- WHAT TO WORK ON
Repeat word for word the lines from the one containing "Document page, 1654x931 pixels." through the one containing "list … And profit?", both included.

====== SUPPLIED INFORMATION ======

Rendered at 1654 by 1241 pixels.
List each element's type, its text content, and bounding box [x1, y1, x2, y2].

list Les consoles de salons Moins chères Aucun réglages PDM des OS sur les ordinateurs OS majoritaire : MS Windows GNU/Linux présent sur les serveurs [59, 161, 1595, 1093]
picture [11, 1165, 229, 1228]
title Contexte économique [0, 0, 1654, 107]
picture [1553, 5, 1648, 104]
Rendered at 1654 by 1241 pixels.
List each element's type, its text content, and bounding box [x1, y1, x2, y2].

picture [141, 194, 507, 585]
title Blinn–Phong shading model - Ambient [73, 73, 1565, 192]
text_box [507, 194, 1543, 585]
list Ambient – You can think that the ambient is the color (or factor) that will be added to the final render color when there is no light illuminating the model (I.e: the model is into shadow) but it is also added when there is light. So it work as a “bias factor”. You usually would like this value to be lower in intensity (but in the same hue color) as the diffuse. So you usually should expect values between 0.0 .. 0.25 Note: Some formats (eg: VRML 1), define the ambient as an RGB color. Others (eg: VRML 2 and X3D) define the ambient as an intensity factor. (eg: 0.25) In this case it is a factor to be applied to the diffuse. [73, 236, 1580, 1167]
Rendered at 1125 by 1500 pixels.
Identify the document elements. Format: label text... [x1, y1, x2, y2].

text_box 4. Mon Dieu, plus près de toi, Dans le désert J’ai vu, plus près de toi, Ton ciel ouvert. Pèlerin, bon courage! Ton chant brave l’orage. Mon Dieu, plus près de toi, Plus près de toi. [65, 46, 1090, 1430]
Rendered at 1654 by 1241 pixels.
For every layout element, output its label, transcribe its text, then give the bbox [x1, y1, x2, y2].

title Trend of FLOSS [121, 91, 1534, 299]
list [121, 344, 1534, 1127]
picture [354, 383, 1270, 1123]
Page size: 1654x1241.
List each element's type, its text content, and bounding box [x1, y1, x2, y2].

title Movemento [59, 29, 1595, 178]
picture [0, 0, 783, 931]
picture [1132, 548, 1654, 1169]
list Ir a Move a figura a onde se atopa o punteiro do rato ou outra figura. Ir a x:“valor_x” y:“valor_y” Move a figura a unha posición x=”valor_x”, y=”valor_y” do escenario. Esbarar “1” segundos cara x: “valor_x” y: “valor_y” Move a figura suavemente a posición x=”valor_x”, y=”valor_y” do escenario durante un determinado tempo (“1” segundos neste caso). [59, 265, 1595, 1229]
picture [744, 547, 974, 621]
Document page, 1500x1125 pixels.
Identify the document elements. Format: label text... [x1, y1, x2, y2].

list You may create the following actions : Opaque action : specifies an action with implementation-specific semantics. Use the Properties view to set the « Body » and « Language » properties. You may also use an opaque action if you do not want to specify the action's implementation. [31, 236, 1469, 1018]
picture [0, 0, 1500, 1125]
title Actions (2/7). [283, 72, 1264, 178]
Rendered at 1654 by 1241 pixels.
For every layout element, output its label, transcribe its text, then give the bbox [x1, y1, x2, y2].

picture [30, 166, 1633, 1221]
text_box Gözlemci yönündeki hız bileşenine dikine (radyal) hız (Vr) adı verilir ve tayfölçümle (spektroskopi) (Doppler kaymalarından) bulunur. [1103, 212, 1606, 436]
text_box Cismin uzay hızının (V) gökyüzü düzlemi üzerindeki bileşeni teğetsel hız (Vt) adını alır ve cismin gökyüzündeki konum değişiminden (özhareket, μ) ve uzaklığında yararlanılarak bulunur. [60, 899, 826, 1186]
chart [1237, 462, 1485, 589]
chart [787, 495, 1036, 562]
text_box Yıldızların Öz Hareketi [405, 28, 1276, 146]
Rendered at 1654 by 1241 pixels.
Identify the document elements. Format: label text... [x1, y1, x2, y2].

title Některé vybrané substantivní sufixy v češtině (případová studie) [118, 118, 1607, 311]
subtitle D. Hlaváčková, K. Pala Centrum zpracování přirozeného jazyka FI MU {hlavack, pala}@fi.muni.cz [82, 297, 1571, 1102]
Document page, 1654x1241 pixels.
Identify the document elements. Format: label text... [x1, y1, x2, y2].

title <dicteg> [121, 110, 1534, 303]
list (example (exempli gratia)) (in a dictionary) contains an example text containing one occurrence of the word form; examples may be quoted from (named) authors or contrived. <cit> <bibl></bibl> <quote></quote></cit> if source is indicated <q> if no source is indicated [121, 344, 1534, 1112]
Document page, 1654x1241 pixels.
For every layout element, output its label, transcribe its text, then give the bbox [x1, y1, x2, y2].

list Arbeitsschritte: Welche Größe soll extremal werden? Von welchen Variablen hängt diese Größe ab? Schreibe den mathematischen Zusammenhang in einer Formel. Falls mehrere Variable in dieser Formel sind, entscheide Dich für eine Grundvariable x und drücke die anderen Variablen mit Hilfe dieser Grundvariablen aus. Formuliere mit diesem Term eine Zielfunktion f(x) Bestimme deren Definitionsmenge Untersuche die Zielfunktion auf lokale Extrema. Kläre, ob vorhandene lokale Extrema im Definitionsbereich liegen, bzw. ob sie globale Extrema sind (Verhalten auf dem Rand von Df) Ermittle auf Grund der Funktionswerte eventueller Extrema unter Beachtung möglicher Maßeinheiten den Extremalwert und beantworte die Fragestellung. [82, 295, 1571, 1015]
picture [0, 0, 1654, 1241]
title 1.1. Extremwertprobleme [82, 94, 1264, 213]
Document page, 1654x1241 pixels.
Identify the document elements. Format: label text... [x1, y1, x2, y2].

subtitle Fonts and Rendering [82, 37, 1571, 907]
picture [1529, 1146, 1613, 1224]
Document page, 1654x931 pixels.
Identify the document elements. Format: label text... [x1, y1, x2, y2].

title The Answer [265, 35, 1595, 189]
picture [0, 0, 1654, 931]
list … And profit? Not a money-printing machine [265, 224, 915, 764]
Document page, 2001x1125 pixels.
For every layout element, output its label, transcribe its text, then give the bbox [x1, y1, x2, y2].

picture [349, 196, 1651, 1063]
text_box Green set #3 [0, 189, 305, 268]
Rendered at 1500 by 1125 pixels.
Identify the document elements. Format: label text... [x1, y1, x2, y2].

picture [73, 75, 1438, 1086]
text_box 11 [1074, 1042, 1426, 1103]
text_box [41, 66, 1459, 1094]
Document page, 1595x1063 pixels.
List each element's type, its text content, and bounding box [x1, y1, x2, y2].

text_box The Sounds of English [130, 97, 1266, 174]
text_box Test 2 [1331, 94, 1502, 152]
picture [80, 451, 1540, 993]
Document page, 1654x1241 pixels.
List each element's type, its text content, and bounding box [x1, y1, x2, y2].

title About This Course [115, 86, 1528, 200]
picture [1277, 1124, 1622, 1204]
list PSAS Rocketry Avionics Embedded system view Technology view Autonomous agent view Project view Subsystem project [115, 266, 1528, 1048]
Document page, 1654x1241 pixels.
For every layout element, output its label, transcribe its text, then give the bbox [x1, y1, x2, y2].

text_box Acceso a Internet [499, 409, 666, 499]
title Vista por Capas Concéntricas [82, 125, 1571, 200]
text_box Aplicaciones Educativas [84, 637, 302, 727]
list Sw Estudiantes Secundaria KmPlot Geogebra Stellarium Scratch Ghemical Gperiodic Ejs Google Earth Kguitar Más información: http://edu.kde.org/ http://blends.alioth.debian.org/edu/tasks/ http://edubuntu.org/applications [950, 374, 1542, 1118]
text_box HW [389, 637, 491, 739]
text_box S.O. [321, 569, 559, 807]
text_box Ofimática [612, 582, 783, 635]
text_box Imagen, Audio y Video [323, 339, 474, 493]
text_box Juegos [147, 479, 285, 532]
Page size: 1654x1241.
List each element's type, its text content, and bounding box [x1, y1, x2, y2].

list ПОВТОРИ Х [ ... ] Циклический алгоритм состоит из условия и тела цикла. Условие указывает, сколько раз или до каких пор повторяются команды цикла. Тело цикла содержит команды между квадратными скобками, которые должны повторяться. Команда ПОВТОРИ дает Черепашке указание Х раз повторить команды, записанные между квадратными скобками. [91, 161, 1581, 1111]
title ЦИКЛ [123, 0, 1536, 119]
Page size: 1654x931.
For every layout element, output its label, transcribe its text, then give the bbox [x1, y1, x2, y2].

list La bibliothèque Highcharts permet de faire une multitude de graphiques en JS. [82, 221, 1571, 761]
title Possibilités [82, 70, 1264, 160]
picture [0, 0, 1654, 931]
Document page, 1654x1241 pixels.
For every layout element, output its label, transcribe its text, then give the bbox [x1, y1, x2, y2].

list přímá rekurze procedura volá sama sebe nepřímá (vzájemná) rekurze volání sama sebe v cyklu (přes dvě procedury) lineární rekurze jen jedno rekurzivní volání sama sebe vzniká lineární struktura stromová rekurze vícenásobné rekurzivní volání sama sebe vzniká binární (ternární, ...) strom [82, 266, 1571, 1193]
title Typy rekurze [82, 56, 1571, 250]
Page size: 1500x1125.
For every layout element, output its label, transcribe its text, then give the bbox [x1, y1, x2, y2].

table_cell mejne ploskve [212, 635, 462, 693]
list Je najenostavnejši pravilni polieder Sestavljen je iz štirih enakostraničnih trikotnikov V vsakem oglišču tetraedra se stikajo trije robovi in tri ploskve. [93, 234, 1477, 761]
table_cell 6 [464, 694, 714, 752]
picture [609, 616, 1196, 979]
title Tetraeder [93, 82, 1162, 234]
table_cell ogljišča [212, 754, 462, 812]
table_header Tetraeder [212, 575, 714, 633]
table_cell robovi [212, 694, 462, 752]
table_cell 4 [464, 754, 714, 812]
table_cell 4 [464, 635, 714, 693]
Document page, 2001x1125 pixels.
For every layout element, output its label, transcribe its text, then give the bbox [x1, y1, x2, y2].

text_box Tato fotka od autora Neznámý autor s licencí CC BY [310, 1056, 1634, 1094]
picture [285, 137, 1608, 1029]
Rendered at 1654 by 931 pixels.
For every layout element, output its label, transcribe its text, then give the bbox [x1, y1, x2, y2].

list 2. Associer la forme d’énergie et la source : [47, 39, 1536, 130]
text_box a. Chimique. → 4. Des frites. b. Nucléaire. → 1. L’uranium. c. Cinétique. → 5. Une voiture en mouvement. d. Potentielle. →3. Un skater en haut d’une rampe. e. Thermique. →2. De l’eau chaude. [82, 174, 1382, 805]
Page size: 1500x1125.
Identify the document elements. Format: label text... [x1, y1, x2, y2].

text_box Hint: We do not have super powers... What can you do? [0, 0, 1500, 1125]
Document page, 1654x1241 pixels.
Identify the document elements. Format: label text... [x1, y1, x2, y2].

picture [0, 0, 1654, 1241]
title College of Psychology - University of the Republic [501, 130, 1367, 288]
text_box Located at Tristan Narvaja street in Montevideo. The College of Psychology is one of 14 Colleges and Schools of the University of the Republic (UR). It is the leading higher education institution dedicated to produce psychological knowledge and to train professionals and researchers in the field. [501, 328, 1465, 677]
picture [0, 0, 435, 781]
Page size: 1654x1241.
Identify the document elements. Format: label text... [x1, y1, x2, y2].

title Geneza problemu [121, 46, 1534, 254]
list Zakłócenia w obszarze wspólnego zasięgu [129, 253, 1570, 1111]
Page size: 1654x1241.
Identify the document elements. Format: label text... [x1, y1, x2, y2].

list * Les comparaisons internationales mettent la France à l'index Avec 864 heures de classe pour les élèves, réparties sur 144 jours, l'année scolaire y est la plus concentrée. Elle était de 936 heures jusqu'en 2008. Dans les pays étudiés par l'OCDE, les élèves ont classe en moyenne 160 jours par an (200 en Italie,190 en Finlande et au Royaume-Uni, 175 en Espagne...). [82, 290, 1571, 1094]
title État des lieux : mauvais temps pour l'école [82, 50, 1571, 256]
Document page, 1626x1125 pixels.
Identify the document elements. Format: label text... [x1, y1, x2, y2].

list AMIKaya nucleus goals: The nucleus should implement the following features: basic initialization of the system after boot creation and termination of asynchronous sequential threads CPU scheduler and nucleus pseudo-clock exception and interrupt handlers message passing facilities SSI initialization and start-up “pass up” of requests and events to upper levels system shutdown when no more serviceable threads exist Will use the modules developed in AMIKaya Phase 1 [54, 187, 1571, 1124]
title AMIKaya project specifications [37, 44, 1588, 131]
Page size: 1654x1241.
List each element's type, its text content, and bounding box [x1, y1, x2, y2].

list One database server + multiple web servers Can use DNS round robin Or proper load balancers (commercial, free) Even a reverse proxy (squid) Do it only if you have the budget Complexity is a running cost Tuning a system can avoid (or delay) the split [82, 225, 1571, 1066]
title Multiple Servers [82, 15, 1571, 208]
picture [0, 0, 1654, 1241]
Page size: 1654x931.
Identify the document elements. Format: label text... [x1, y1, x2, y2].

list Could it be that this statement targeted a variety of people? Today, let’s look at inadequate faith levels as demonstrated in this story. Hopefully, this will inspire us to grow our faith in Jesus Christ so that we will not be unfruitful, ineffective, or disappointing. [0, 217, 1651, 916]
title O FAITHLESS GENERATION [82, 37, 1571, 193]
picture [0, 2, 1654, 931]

======

- ANSWER TO THE EXERCISE
Document page, 1654x931 pixels.
Identify the document elements. Format: label text... [x1, y1, x2, y2].

title The Answer [265, 35, 1595, 189]
picture [0, 0, 1654, 931]
list … And profit? Not a money-printing machine [265, 224, 915, 764]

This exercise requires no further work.